- _YOUR INSTRUCTIONS_
Pictures in the entries below are excluded; copy only the lines from the one containing "Image 1: First" to the one containing "Do cyan and", both included.

- _GIVEN RECORDS_
####################
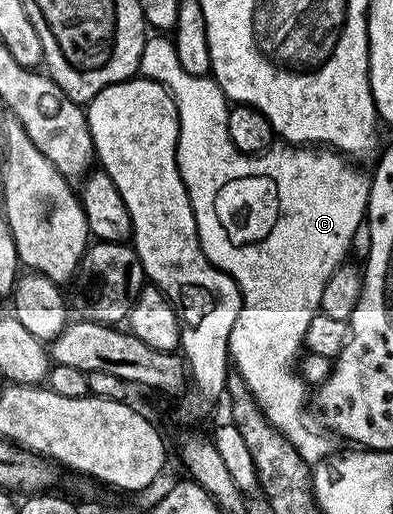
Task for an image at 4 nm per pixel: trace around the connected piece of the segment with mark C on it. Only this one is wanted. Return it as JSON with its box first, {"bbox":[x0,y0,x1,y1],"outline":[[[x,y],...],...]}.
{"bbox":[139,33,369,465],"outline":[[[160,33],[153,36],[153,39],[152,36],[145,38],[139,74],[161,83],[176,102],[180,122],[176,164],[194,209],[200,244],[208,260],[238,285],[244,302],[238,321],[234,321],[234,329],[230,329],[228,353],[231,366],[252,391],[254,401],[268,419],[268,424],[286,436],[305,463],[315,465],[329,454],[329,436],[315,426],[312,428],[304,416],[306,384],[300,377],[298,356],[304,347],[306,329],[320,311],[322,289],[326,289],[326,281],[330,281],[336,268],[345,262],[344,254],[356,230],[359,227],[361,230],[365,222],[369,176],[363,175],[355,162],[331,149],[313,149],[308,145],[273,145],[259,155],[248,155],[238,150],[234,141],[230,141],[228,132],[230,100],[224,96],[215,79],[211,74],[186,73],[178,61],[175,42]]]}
####################
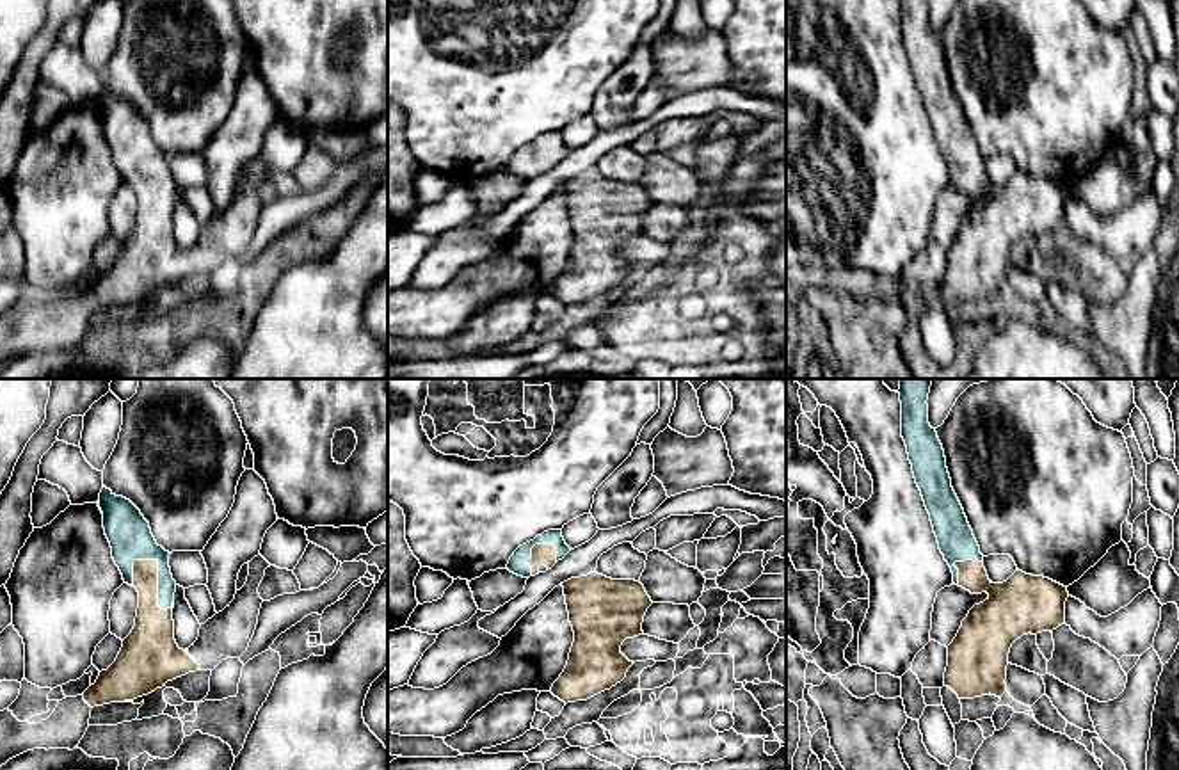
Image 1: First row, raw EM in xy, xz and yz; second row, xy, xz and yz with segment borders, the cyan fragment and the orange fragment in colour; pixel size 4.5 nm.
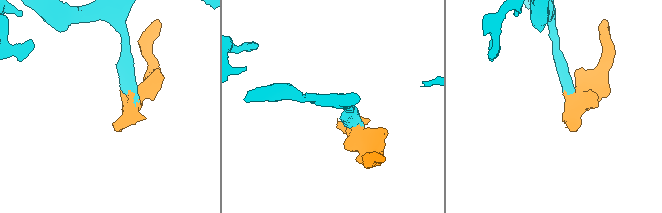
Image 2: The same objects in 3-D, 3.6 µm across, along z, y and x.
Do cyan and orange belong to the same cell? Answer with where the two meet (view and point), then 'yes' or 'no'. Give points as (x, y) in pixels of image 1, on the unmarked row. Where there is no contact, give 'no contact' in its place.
####################
- _ANSWER FOR THIS EXERCISE_
Image 1: First row, raw EM in xy, xz and yz; second row, xy, xz and yz with segment borders, the cyan fragment and the orange fragment in colour; pixel size 4.5 nm.
Image 2: The same objects in 3-D, 3.6 µm across, along z, y and x.
Do cyan and orange belong to the same cell? Answer with where the two meet (view and point), then 'yes' or 'no'. Give points as (x, y) in pixels of image 1, on the unmarked row. Where there is no contact, give 'no contact' in its place.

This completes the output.